Aucun acte de malice ou de mauvaise foi, voire erreur grossière équipollente au dol n’étant établis dans le chef d’A, la demande reconventionnelle de la société B en paiement du montant de 2.500 euros sur base de l’article 6- 1 du code civil sinon de l’article 1382 du code civil n’est pas fondée.
La société B ne justifiant pas l’iniquité requise par l’article 240 du NCPC, sa demande en obtention d’une indemnité de procédure n’est pas non plus fondée.
Comme il serait inéquitable de laisser à charge d’A tous les frais par lui exposés et non compris dans les dépens, sa demande sur base de l’article 240 du NCPC est à déclarer fondée pour le montant de 1.500 euros.
PAR CES MOTIFS :
la Cour d’appel, troisième chambre, siégeant en matière de droit du travail, statuant contradictoirement, sur le rapport oral du magistrat de la mise en état,
reçoit l’appel ;
8 le dit fondé ;
par réformation :
dit la demande fondée ;
partant condamne la société anonyme B SA à payer à A la somme de 20.694 euros avec les intérêts légaux à partir du 25 octobre 2013 jour de la demande en justice jusqu’à solde.
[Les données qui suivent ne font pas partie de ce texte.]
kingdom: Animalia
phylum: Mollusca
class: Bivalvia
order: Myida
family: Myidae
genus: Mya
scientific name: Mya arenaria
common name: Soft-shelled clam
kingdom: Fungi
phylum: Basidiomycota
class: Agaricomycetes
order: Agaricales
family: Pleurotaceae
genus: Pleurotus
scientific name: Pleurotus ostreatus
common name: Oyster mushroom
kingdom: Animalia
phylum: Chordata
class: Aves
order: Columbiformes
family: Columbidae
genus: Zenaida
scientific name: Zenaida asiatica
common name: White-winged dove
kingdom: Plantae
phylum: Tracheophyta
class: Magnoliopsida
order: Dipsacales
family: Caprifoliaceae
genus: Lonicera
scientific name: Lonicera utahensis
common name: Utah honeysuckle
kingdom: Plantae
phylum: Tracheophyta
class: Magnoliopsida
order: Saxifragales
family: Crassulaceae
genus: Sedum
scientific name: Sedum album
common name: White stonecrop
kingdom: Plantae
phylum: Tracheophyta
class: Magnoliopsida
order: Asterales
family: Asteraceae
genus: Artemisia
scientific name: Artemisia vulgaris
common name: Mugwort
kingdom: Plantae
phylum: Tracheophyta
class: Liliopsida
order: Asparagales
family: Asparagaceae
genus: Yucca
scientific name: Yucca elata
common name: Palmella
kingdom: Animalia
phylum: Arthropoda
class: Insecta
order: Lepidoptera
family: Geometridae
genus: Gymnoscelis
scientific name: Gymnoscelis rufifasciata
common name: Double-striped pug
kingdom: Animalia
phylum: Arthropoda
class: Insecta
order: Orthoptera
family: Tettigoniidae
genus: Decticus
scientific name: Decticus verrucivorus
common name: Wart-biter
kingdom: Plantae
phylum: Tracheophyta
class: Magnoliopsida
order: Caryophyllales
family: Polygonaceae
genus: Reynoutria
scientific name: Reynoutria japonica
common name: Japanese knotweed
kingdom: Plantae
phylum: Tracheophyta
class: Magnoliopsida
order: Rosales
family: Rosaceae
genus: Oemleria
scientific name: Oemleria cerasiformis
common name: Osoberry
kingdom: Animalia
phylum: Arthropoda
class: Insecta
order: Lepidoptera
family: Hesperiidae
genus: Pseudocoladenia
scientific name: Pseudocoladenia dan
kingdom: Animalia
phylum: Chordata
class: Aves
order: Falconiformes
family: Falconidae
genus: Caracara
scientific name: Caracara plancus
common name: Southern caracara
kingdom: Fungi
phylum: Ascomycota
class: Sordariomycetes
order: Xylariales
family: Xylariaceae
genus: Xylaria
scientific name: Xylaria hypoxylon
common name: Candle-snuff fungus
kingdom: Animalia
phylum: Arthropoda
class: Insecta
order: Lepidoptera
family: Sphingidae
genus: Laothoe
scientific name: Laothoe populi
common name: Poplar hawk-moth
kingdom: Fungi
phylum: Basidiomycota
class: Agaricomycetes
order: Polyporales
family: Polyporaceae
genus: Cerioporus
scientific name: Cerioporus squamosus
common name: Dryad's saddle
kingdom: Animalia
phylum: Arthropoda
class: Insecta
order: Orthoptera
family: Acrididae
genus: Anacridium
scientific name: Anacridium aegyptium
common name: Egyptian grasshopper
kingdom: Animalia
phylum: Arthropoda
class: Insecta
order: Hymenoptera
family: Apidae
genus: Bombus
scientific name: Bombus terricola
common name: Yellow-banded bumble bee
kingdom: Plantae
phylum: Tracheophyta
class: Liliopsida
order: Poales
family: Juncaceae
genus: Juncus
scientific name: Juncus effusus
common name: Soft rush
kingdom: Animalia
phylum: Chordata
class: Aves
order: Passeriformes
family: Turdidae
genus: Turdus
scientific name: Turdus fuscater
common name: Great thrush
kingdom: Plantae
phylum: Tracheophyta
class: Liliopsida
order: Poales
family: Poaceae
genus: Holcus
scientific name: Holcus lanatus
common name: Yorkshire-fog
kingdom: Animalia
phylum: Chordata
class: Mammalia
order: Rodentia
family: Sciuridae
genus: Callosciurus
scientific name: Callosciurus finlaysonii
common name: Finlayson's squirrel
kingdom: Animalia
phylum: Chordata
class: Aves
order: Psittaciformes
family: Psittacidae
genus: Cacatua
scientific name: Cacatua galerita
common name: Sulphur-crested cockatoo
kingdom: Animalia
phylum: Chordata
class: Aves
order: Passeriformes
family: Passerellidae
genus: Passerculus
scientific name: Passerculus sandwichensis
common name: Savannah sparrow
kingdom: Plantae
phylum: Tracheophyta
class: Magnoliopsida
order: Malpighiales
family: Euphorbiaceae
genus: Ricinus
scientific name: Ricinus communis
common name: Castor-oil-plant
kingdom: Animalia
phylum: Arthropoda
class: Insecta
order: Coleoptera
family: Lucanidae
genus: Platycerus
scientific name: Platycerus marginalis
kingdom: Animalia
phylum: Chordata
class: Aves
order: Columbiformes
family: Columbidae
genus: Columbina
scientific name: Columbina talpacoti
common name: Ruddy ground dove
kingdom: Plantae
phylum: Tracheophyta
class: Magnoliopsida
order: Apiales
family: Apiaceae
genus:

dit non fondée la demande reconventionnelle de la société anonyme B SA en paiement de la somme de 2.500 euros sur base de l’article 6.1 du code civil, sinon sur base de l’article 1382 du code civil, sinon sur base de l’article 240 du NCPC ;
dit fondée la demande d’A sur base de l’article 240 du NCPC ;
partant condamne la société anonyme B SA à payer à A une indemnité de procédure de 1.500 euros.
condamne la société anonyme B SA à tous les frais et dépens des deux instances et en ordonne la distraction au profit de Maître Carmen RIMONDINI qui la demande affirmant en avoir fait l’avance.
La lecture du présent arrêt a été faite en la susdite audience publique par Monsieur le président de chambre Carlo HEYARD, en présence du greffier Isabelle HIPPERT.